Back with a Vengeance: The Trouble with Defeating Diseases

A common practice millions of Americans partake in to stay healthy is actually doing much more harm than good and may be contributing to the spread of drug-resistant disease.

The solution: Don’t buy a product simply because it says it’s “antimicrobial.”

Products made using triclosan — a common antibiotic found in everything from hand soap to cleaning wipes to toys — are among microbiologist Marvin Whiteley‘s biggest pet peeves.

“The problem with that antibiotic is that it’s really not that active against a lot of the bugs you’d hope it would be,” says Whiteley, a professor of molecular biosciences. But it’s not triclosan’s ineffectiveness that bugs Whiteley. It’s that it weakens other antibiotics.

“Bacteria that are susceptible to triclosan become resistant to it, but they also become resistant to antibiotics you might get at the doctor’s office. So you’re proliferating antibiotic resistance,” he warns. “We’re putting millions of pounds of this stuff into the environment.”

Understanding what makes bacteria resistant is just one facet of the work being done on infectious disease at UT. Whiteley and the students in his lab study complex and opportunistic infections that have more than one

“In the mid-1900s we were worried about ‘professional pathogens’ that just made people sick” with conditions like measles or whooping cough — diseases now preventable thanks to vaccines. “Vaccines are one of the biggest feats that increased life expectancy,” Whiteley says.

But as certain infections become nastily persistent — and often, resistant to available treatments — physicians have fewer options. That’s where Whiteley’s research comes in. His lab looks at how bacteria previously thought to not be important in disease can make an infection worse or harder to treat.

“Other bacteria present in an infection can influence how pathogenic the infection is,” Whiteley says. Doctors may not be looking at the whole stew of bacteria when they make a diagnosis and “may assume the other bacteria are innocuous, but they’re not. We try to understand how the secondary bacteria are influencing the primary infection.”

This work includes bacteria in the mouth (“Periodontitis is one of the most prevalent bacterial diseases in the world,” Whiteley says), chronic wounds (“Seven to 10 percent of the U.S. health care budget is spent on treating wounds,” he says, such as bedsores or diabetic injuries), and burn wounds, which have a high mortality rate.

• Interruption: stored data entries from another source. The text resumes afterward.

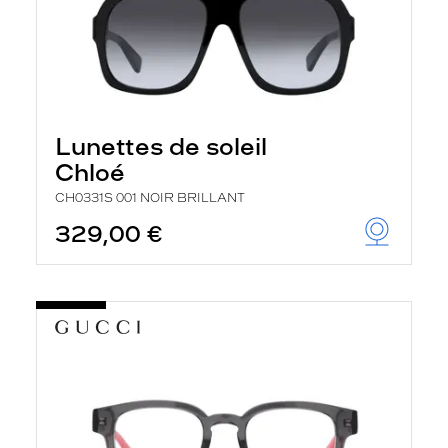
Lunettes de soleil
Chloé
CH0331S 001 NOIR BRILLANT
329,00 €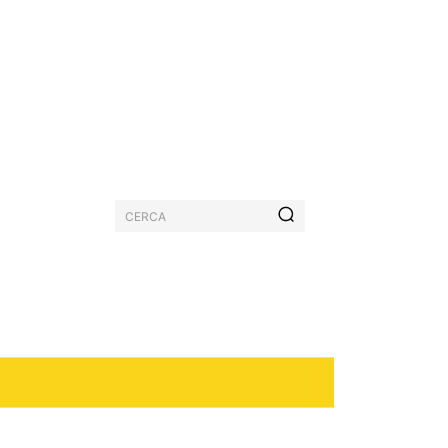
CERCA
PASTICCERIA
MORE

Understanding infectious disease is nearly as complex as the infections themselves.

“The questions we’re talking about are rooted in ecology, evolution, things way outside of my own discipline,” Whiteley says. “You might need an evolutionary biologist, an ecologist, a physicist, a chemist, a biologist and always engineers who are thinking more practically about problems.”

That need for a team of experts working together was one of the driving forces behind the creation of UT’s new Center for Infectious Disease, a research unit that spans three colleges (Natural Sciences, Engineering and Pharmacy). Whiteley is the founding director.

“One of the great things about UT is that it’s big,” says Whiteley. “That’s also a problem. The center will get people together with an interest in infectious disease, regardless of department. You can’t have 30 people working independently of one another; you have to have a common goal.”

The center is poised to take advantage of the establishment of Dell Medical School, which will give researchers the opportunity to see their lab work tested in clinical settings.

“There’s not one thing UT infectious disease researchers could have asked for better than having a medical school,” Whiteley says, “because that was the thing we lacked: that direct translational, clinical application of what we do.”

Other researchers in the center include Stephen Trent, George Georgiou, Robert Krug, Sara Sawyer, Jason Shear and Christopher Sullivan. (See the sidebar on the right for more information about their work.)

In the meantime, Whiteley advises, stay away from triclosan. “I’m not sure wiping the handle on your HEB cart is going to save your life.”